Amory Lovins: Much of the US wind problem is that Congress messes with the tax credit every year, generally slowly (e.g., it just expired from end 2001 to March 2002, when it was retroactively renewed), making project financing difficult or impossible. This has already bankrupted the main US wind companies. Longer-term policies are essential. The European buyback prices are one approach (though the German ones sound rather high to me). Recognizing wind's many "distributed benefits" would help even more: e.g., selling windpower not just as commodity kWh but as a *constant-price* resource that reduces financial risk. (To compare wind with e.g. combined-cycle gas, one must roughly double the present value of the gas cost stream to reflect proper risk-adjusted discount rates, because historic gas-price volatility corresponds to a ~5-6 percentage point risk premium.) RMI's mid-2002 book *Small Is Profitable: The Hidden Economic Benefits of Making Electrical Resources the Right Size* describes ~130 distributed benefits that collectively increase economic value by typically about 10x. Windpower has many of those attributes, and if they're properly recognized in the market and in policy, no subsidy should be required.
By the way, the latest windfarms, net of the ~1.7¢/kWh tax credit, are already edging under 3¢/kWh at the busbar -- a very attractive price, especially when you realize it'll never go up.
Chris Flavin, Worldwatch: Amory, I want to thank you for joining the Worldwatch web chat today, and ask you one final (hard) question.
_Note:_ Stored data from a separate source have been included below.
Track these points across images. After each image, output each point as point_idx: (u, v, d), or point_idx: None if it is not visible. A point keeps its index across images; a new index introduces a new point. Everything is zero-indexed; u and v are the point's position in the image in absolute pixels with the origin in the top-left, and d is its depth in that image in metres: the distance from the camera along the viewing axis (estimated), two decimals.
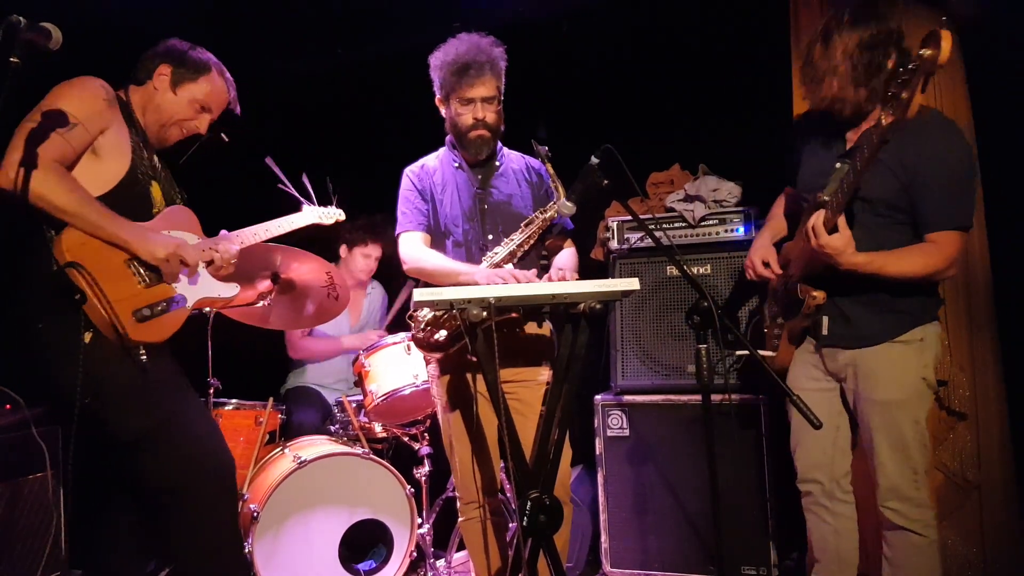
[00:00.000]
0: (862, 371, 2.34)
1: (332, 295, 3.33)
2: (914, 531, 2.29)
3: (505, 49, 2.64)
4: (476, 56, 2.56)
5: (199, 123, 2.45)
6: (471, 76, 2.55)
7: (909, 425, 2.29)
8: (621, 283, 2.21)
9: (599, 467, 3.39)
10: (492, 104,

If the combination of 911, a new Israeli-Palestinian war, and the warmest winter ever recorded can't inject real political urgency into the special-interest dominated Senate energy debate, what will? Thanks Amory--and good luck with your important work!!
Amory Lovins: Ultimately we get the political leaders and the policies that we deserve. If we don't like the ones we're getting, we need to work and vote for different ones. Educating all those within our sphere of influence, and setting an example in our personal choices, is the best place to start.
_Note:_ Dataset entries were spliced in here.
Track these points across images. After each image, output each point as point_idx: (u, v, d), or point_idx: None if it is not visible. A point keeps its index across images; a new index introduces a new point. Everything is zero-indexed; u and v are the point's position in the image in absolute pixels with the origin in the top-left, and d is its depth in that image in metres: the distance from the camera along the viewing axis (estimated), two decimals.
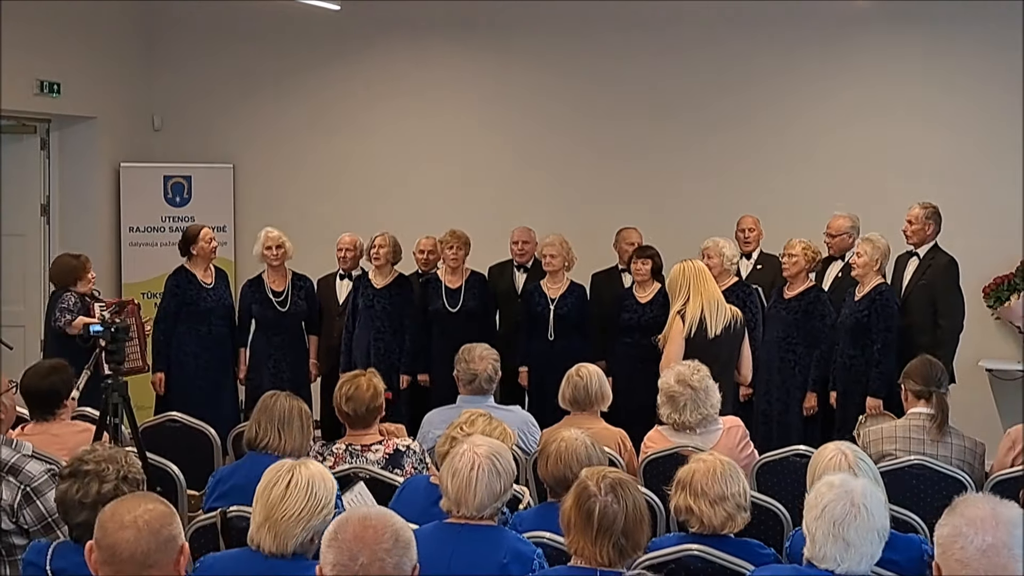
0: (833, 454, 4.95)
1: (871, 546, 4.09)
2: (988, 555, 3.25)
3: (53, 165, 12.16)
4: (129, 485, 4.59)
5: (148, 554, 3.55)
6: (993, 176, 10.85)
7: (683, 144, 11.70)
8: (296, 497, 4.25)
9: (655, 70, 11.73)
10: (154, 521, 3.59)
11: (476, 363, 7.55)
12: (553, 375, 7.63)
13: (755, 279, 9.91)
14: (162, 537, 3.59)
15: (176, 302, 9.77)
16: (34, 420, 6.54)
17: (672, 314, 8.23)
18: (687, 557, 4.80)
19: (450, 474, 4.69)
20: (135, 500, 3.67)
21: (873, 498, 4.12)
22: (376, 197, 12.24)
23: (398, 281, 10.15)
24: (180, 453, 7.05)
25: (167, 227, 12.24)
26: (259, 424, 5.93)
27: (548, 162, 12.06)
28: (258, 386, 9.73)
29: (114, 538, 3.55)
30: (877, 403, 8.54)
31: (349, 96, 12.53)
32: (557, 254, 9.99)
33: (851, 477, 4.27)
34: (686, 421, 6.71)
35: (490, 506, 4.72)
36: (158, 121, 12.87)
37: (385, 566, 3.41)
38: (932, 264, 9.14)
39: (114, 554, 3.55)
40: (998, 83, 10.79)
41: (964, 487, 6.21)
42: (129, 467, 4.66)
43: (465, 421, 5.71)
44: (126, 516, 3.58)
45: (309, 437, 6.03)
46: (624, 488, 4.31)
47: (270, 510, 4.26)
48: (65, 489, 4.58)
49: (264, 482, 4.34)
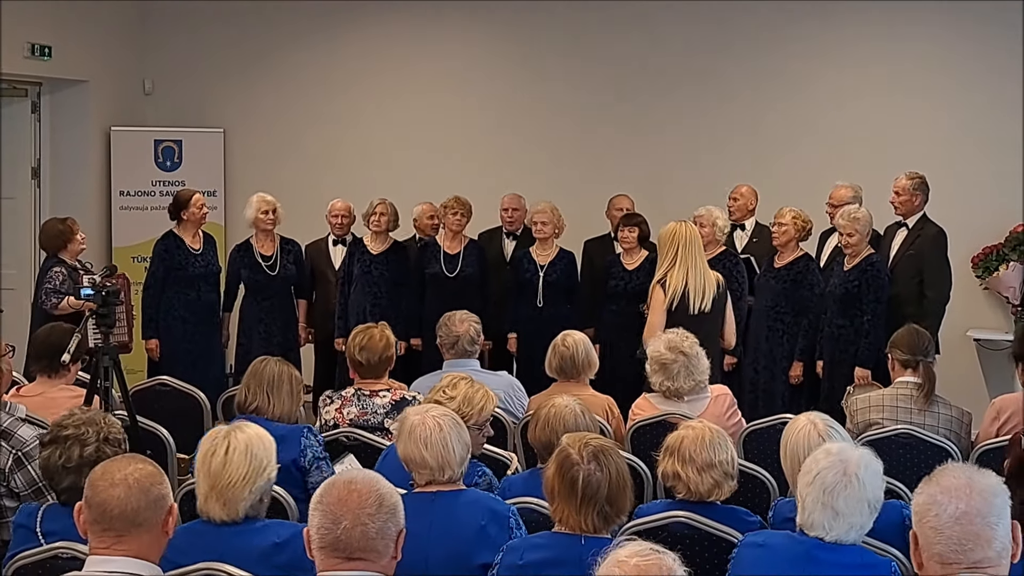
0: (804, 425, 4.96)
1: (861, 517, 4.11)
2: (961, 522, 3.25)
3: (44, 128, 12.12)
4: (111, 446, 4.65)
5: (137, 512, 3.58)
6: (983, 146, 10.85)
7: (680, 115, 11.66)
8: (237, 462, 4.28)
9: (652, 40, 11.68)
10: (144, 480, 3.62)
11: (456, 326, 7.60)
12: (541, 341, 7.66)
13: (751, 250, 9.90)
14: (151, 496, 3.62)
15: (164, 267, 9.75)
16: (37, 375, 6.56)
17: (653, 283, 8.23)
18: (674, 524, 4.82)
19: (421, 445, 4.66)
20: (125, 460, 3.71)
21: (869, 469, 4.13)
22: (368, 164, 12.21)
23: (395, 248, 10.19)
24: (170, 417, 7.09)
25: (157, 191, 12.21)
26: (249, 388, 5.97)
27: (541, 131, 12.03)
28: (248, 351, 9.76)
29: (104, 496, 3.58)
30: (865, 373, 8.57)
31: (341, 62, 12.50)
32: (548, 221, 9.99)
33: (851, 447, 4.27)
34: (680, 388, 6.70)
35: (467, 459, 4.76)
36: (149, 85, 12.83)
37: (368, 530, 3.43)
38: (921, 235, 9.16)
39: (104, 512, 3.58)
40: (993, 56, 10.78)
41: (950, 456, 6.23)
42: (109, 428, 4.71)
43: (447, 385, 5.70)
44: (116, 475, 3.61)
45: (298, 402, 6.08)
46: (606, 455, 4.31)
47: (214, 479, 4.28)
48: (48, 456, 4.64)
49: (202, 452, 4.35)
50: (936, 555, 3.27)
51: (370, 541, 3.42)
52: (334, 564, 3.43)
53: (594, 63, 11.86)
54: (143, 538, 3.59)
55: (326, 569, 3.45)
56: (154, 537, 3.63)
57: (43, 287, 9.12)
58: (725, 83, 11.56)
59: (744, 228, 10.19)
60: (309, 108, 12.57)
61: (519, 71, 12.13)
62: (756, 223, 10.23)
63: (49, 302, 9.00)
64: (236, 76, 12.68)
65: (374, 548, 3.43)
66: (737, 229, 10.07)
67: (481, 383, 5.81)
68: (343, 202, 10.56)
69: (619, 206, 10.46)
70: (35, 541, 4.55)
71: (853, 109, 11.18)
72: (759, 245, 9.98)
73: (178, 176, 12.27)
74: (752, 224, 10.23)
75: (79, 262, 9.30)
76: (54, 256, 9.27)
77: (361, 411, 6.65)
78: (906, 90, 11.08)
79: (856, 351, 8.73)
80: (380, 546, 3.44)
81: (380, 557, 3.44)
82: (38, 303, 9.21)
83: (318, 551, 3.46)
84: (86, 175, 12.18)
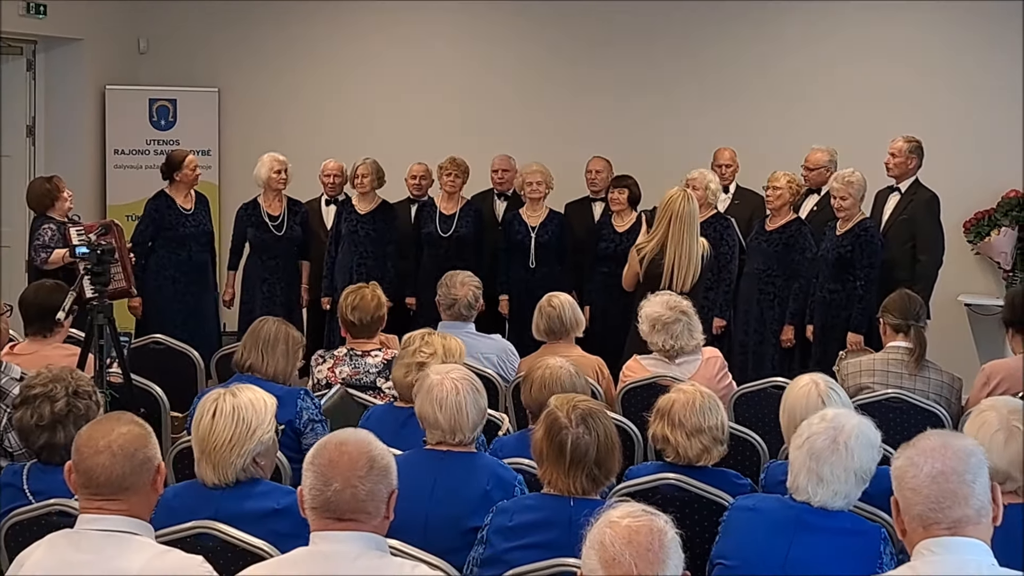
0: (806, 383, 5.01)
1: (845, 485, 4.13)
2: (938, 481, 3.28)
3: (39, 86, 12.11)
4: (80, 399, 4.73)
5: (124, 477, 3.60)
6: (976, 110, 10.86)
7: (668, 78, 11.67)
8: (224, 424, 4.30)
9: (643, 3, 11.67)
10: (128, 445, 3.64)
11: (457, 288, 7.63)
12: (533, 303, 7.67)
13: (732, 213, 9.87)
14: (136, 460, 3.64)
15: (154, 227, 9.78)
16: (30, 336, 6.58)
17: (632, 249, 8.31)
18: (664, 486, 4.85)
19: (436, 405, 4.73)
20: (109, 423, 3.72)
21: (861, 439, 4.15)
22: (363, 124, 12.19)
23: (382, 207, 10.19)
24: (164, 375, 7.11)
25: (152, 150, 12.21)
26: (245, 346, 6.02)
27: (532, 93, 12.03)
28: (251, 309, 9.85)
29: (89, 463, 3.61)
30: (858, 339, 8.58)
31: (337, 22, 12.47)
32: (541, 181, 10.01)
33: (849, 414, 4.28)
34: (684, 347, 6.74)
35: (480, 424, 4.81)
36: (143, 44, 12.79)
37: (358, 492, 3.44)
38: (914, 199, 9.17)
39: (90, 478, 3.61)
40: (987, 17, 10.78)
41: (941, 421, 6.27)
42: (77, 382, 4.77)
43: (421, 345, 5.79)
44: (100, 441, 3.63)
45: (294, 362, 6.09)
46: (595, 418, 4.33)
47: (203, 443, 4.32)
48: (20, 417, 4.71)
49: (195, 417, 4.39)
50: (916, 516, 3.31)
51: (360, 503, 3.44)
52: (325, 524, 3.46)
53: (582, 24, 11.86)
54: (131, 499, 3.61)
55: (318, 529, 3.47)
56: (143, 496, 3.66)
57: (33, 244, 9.13)
58: (713, 44, 11.57)
59: (728, 192, 10.20)
60: (304, 68, 12.54)
61: (512, 32, 12.13)
62: (737, 186, 10.27)
63: (39, 257, 9.02)
64: (231, 36, 12.64)
65: (364, 509, 3.45)
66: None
67: (451, 335, 5.92)
68: (335, 162, 10.57)
69: (592, 167, 10.50)
70: (24, 500, 4.60)
71: (844, 72, 11.18)
72: (740, 208, 10.01)
73: (172, 135, 12.27)
74: (734, 187, 10.27)
75: (67, 217, 9.30)
76: (43, 215, 9.26)
77: (353, 370, 6.69)
78: (899, 54, 11.08)
79: (848, 316, 8.74)
80: (371, 507, 3.46)
81: (371, 518, 3.46)
82: (30, 260, 9.23)
83: (310, 511, 3.48)
84: (81, 134, 12.17)
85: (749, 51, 11.48)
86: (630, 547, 3.08)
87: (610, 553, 3.09)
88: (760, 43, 11.47)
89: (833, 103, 11.12)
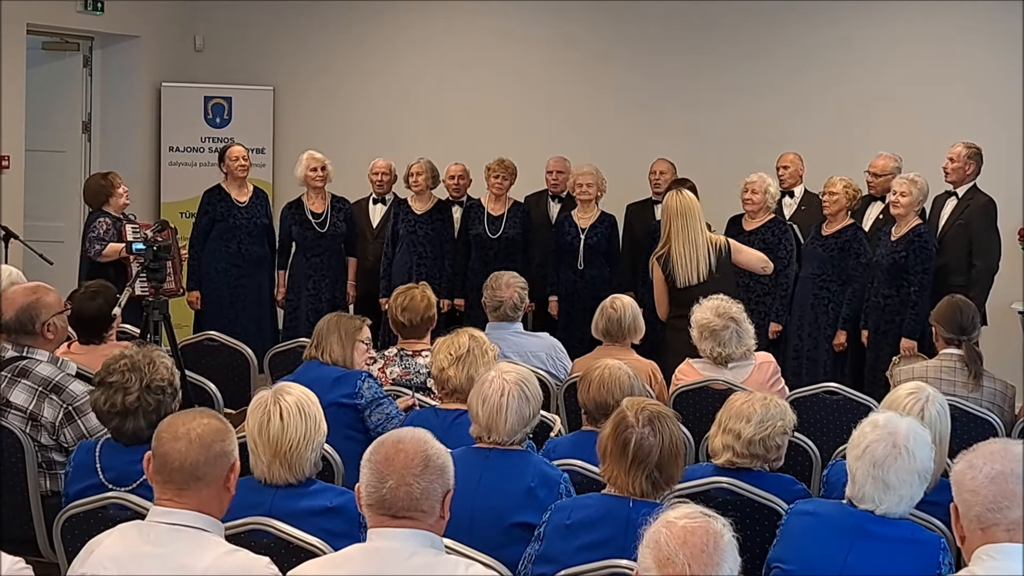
0: (912, 391, 4.92)
1: (911, 488, 4.10)
2: (997, 482, 3.32)
3: (95, 83, 12.22)
4: (153, 394, 4.81)
5: (197, 466, 3.63)
6: None
7: (725, 77, 11.64)
8: (295, 424, 4.32)
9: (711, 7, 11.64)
10: (206, 435, 3.67)
11: (502, 290, 7.63)
12: (581, 304, 7.67)
13: (798, 218, 9.81)
14: (212, 452, 3.67)
15: (207, 219, 9.92)
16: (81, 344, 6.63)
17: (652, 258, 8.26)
18: (715, 489, 4.84)
19: (480, 401, 4.78)
20: (193, 414, 3.77)
21: (917, 440, 4.12)
22: (415, 125, 12.21)
23: (438, 207, 10.23)
24: (217, 372, 7.17)
25: (206, 148, 12.29)
26: (310, 344, 6.26)
27: (587, 94, 12.01)
28: (296, 307, 9.91)
29: (166, 448, 3.65)
30: (912, 344, 8.52)
31: (391, 22, 12.50)
32: (592, 183, 9.98)
33: (897, 417, 4.24)
34: (732, 354, 6.70)
35: (520, 431, 4.81)
36: (200, 41, 12.88)
37: (413, 490, 3.46)
38: (971, 204, 9.05)
39: (165, 463, 3.64)
40: None
41: (995, 429, 6.22)
42: (152, 375, 4.83)
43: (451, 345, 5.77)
44: (180, 428, 3.67)
45: (351, 346, 6.20)
46: (662, 421, 4.34)
47: (275, 446, 4.31)
48: (96, 397, 4.86)
49: (256, 423, 4.36)
50: (975, 518, 3.33)
51: (415, 501, 3.45)
52: (381, 521, 3.47)
53: (646, 28, 11.84)
54: (203, 492, 3.63)
55: (374, 526, 3.48)
56: (214, 492, 3.67)
57: (88, 236, 9.23)
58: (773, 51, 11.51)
59: (793, 195, 10.12)
60: (359, 68, 12.59)
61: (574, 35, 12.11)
62: (805, 191, 10.15)
63: (93, 249, 9.12)
64: (287, 34, 12.70)
65: (419, 508, 3.46)
66: (785, 196, 10.00)
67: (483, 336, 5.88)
68: (384, 160, 10.58)
69: (657, 169, 10.48)
70: (94, 476, 4.76)
71: (903, 80, 11.09)
72: (807, 213, 9.90)
73: (227, 133, 12.33)
74: (801, 191, 10.13)
75: (123, 214, 9.38)
76: (98, 210, 9.35)
77: (404, 371, 6.71)
78: (958, 61, 10.99)
79: (902, 321, 8.68)
80: (425, 506, 3.47)
81: (426, 517, 3.47)
82: (84, 253, 9.32)
83: (366, 508, 3.50)
84: (136, 130, 12.26)
85: (819, 56, 11.42)
86: (684, 547, 3.09)
87: (664, 553, 3.10)
88: (827, 48, 11.40)
89: (901, 110, 11.01)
Remember that however unresponsive government seems at times, it's only one of three major poles of power and action in the world. The other two are business and an Internet-empowered civil society. Those two -- increasingly in fruitful collaboration, and strongly linked by individuals' expressions of market preferences -- are often more effective and flexible than government. Let's work on all three poles, not just one!